Given the ongoing standoff between Congress and the White House, it’s becoming clearer each day that the “tiebreaker” will be the 2020 election.
So it’s encouraging to learn that the prospects for voting reform are not as bleak as some stories might lead us to believe. Amid voter apathy and voter suppression efforts, there are leaders and activists in some states and local communities across the country who are successfully working to bring more people to the polls.
In this week’s WhoWhatWhy podcast we talk with Joshua Douglas, a professor at the University of Kentucky College of Law and an expert on state constitutions and election law procedure. He is also the co-author of an election-law case book and co-editor of Election Law Stories.
Douglas argues that change best happens locality by locality and that, in spite of all the bad news, he is seeing many new efforts at voter expansion.
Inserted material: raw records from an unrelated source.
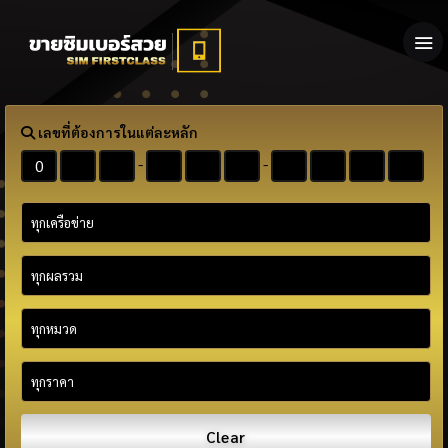
เลขที่ต้องการในแต่ละหลัก
-
-
Clear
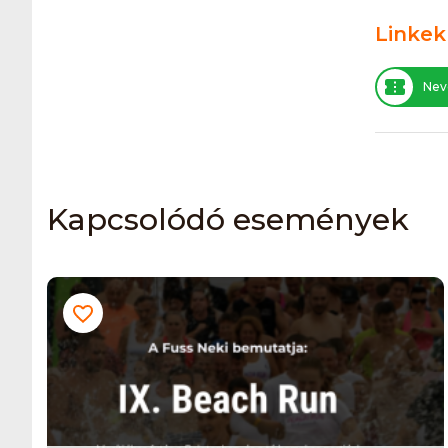
Linkek
Nev
Kapcsolódó események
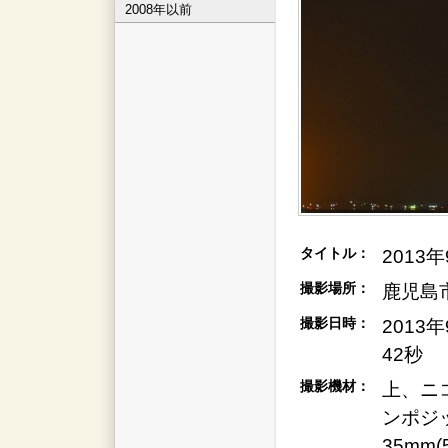
2008年以前
タイトル：
2013年
撮影場所：
鹿児島
撮影日時：
2013
42秒
撮影機材：
上、ニ
ンポジッ
35mm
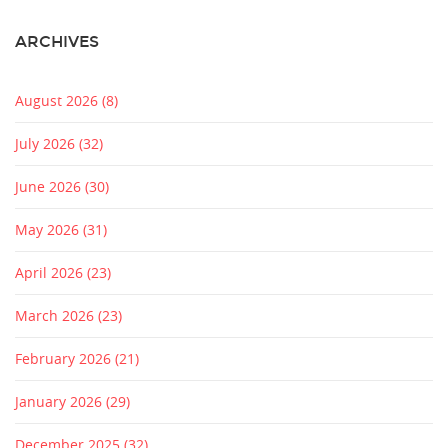
ARCHIVES
August 2026
(8)
July 2026
(32)
June 2026
(30)
May 2026
(31)
April 2026
(23)
March 2026
(23)
February 2026
(21)
January 2026
(29)
December 2025
(32)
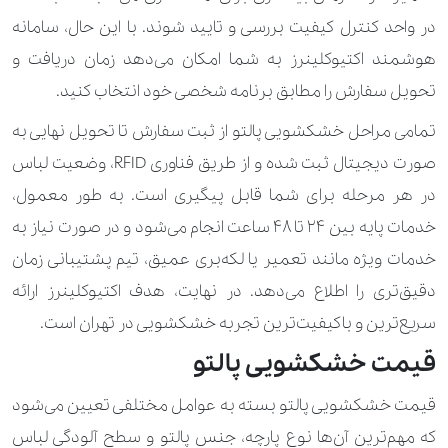
210.000 تومان
400.000 تومان
ژاکت بلند
در واحد کنترل کیفیت بررسی و تایید شوند. با این ‌حال، سامانه
هوشمند اکتیوکلینرز به شما امکان می‌دهد زمان دریافت و
170.000 تومان
330.000 تومان
ژاکت ساده
تحویل سفارش را مطابق برنامه شخصی خود انتخاب کنید.
270.000 تومان
450.000 تومان
سارافن
تمامی مراحل خشکشویی پالتو از ثبت سفارش تا تحویل نهایی به
‌صورت دیجیتال ثبت شده و از طریق فناوری RFID، وضعیت لباس
100.000 تومان
ساق دست
در هر مرحله برای شما قابل پیگیری است. به‌ طور معمول،
2.800.000 تومان
ست اسکی
خدمات پایه بین ۲۴ تا ۴۸ ساعت انجام می‌شود و در صورت نیاز به
خدمات ویژه مانند تعمیر یا لکه‌بری عمیق، تیم پشتیبانی زمان
260.000 تومان
420.000 تومان
سرهمی
دقیق‌تری را اطلاع می‌دهد. در نهایت، هدف اکتیوکلینرز ارائه
420.000 تومان
560.000 تومان
سرهمی کار شده
سریع‌ترین و باکیفیت‌ترین تجربه خشکشویی در تهران است.
170.000 تومان
280.000 تومان
سویشرت
قیمت خشکشویی پالتو
100.000 تومان
190.000 تومان
شال
قیمت خشکشویی پالتو بسته به عوامل مختلفی تعیین می‌شود
که مهم‌ترین آن‌ها نوع پارچه، جنس پالتو و سطح آلودگی لباس
100.000 تومان
190.000 تومان
شال گردن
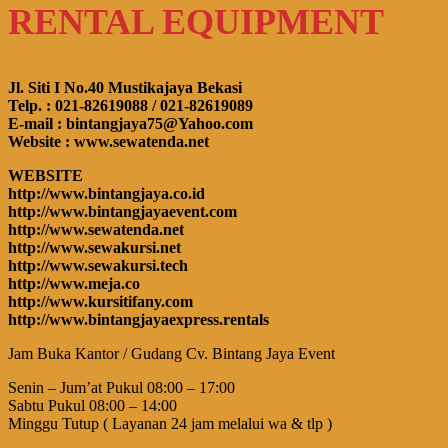
RENTAL EQUIPMENT
Jl. Siti I No.40 Mustikajaya Bekasi
Telp. : 021-82619088 / 021-82619089
E-mail : bintangjaya75@Yahoo.com
Website : www.sewatenda.net
WEBSITE
http://www.bintangjaya.co.id
http://www.bintangjayaevent.com
http://www.sewatenda.net
http://www.sewakursi.net
http://www.sewakursi.tech
http://www.meja.co
http://www.kursitifany.com
http://www.bintangjayaexpress.rentals
Jam Buka Kantor / Gudang Cv. Bintang Jaya Event
Senin – Jum’at Pukul 08:00 – 17:00
Sabtu Pukul 08:00 – 14:00
Minggu Tutup ( Layanan 24 jam melalui wa & tlp )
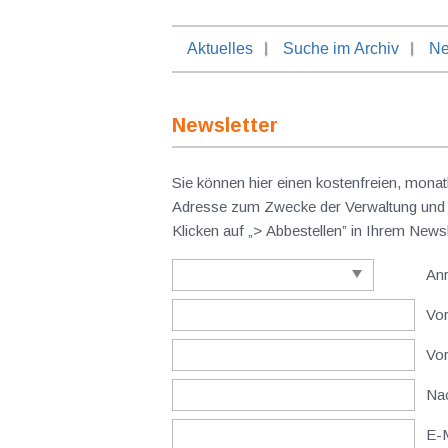
Aktuelles
Suche im Archiv
Ne
Newsletter
Sie können hier einen kostenfreien, monat
Adresse zum Zwecke der Verwaltung und V
Klicken auf „> Abbestellen” in Ihrem New
An
Vor
Vo
Nac
E-M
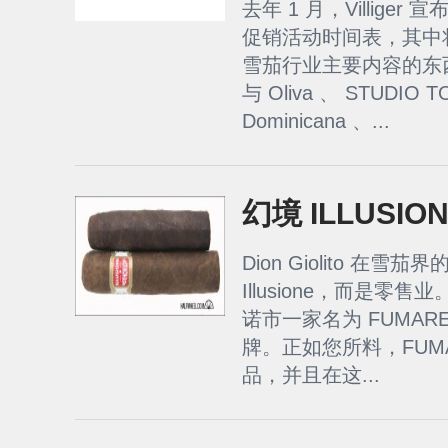
去年 1 月，Villiger
促销活动时间表，其中
雪茄行业主要内容的东
与 Oliva 、 STUDIO TO
Dominicana 、...
幻境 ILLUSIO
Dion Giolito 在
Illusione，而是
诺市一家名为 FUMA
牌。正如您所料，FUMARE
品，并且在这...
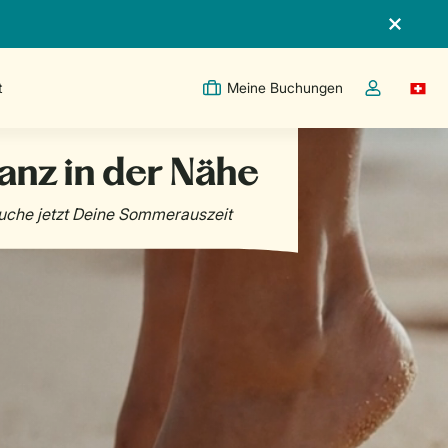
t
Meine Buchungen
Switc
Dropdown-Me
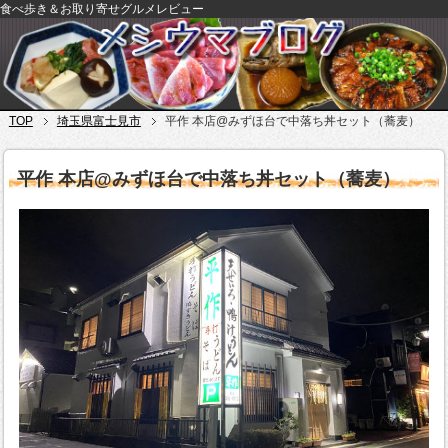
食べ歩き＆お取り寄せグルメレビュー
TOP
埼玉県富士見市
平作 本店@みずほ台で中落ち丼セット（蕎麦）
平作 本店@みずほ台で中落ち丼セット（蕎麦）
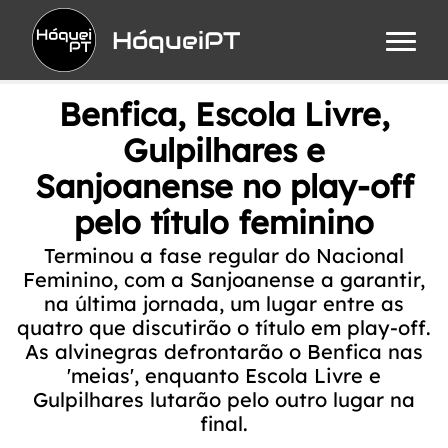
HóqueiPT
Benfica, Escola Livre,
Gulpilhares e
Sanjoanense no play-off
pelo título feminino
Terminou a fase regular do Nacional
Feminino, com a Sanjoanense a garantir,
na última jornada, um lugar entre as
quatro que discutirão o título em play-off.
As alvinegras defrontarão o Benfica nas
'meias', enquanto Escola Livre e
Gulpilhares lutarão pelo outro lugar na
final.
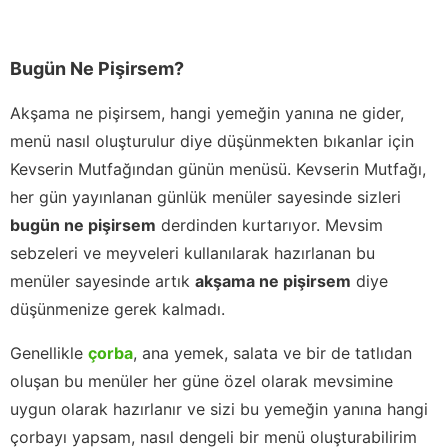
Bugün Ne Pişirsem?
Akşama ne pişirsem, hangi yemeğin yanına ne gider,
menü nasıl oluşturulur diye düşünmekten bıkanlar için
Kevserin Mutfağından günün menüsü. Kevserin Mutfağı,
her gün yayınlanan günlük menüler sayesinde sizleri
bugün ne pişirsem
derdinden kurtarıyor. Mevsim
sebzeleri ve meyveleri kullanılarak hazırlanan bu
menüler sayesinde artık
akşama ne pişirsem
diye
düşünmenize gerek kalmadı.
Genellikle
çorba
, ana yemek, salata ve bir de tatlıdan
oluşan bu menüler her güne özel olarak mevsimine
uygun olarak hazırlanır ve sizi bu yemeğin yanına hangi
çorbayı yapsam, nasıl dengeli bir menü oluşturabilirim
Promising local experiments, mostly in blue states but some bipartisan efforts as well, include felon re-enfranchisement and lowering the voting age.
Douglas views voting reform as a two-pronged approach. Herculean efforts are necessary to fight back against the harsh tactics of voter suppression. At the same time, uncompromising resistance has to go hand-in-hand with proactive efforts to extend the franchise. If we are only engaged in the fight against suppression, he says “we are only doing half of what’s possible.”
Some examples: lowering the voting age to 16 — coupled with different kinds of civics education —and the availability of modern voting systems that still provide paper back-up. Citing the positive results of automatic and same-day voter registration, he shows why these efforts are increasing turnout.
Douglas points out that even in Kentucky and Iowa, two of the states aggressively engaged in voter suppression, some progress is being made. He details some inspiring stories of voting reforms that give hope for the future of democracy in the US.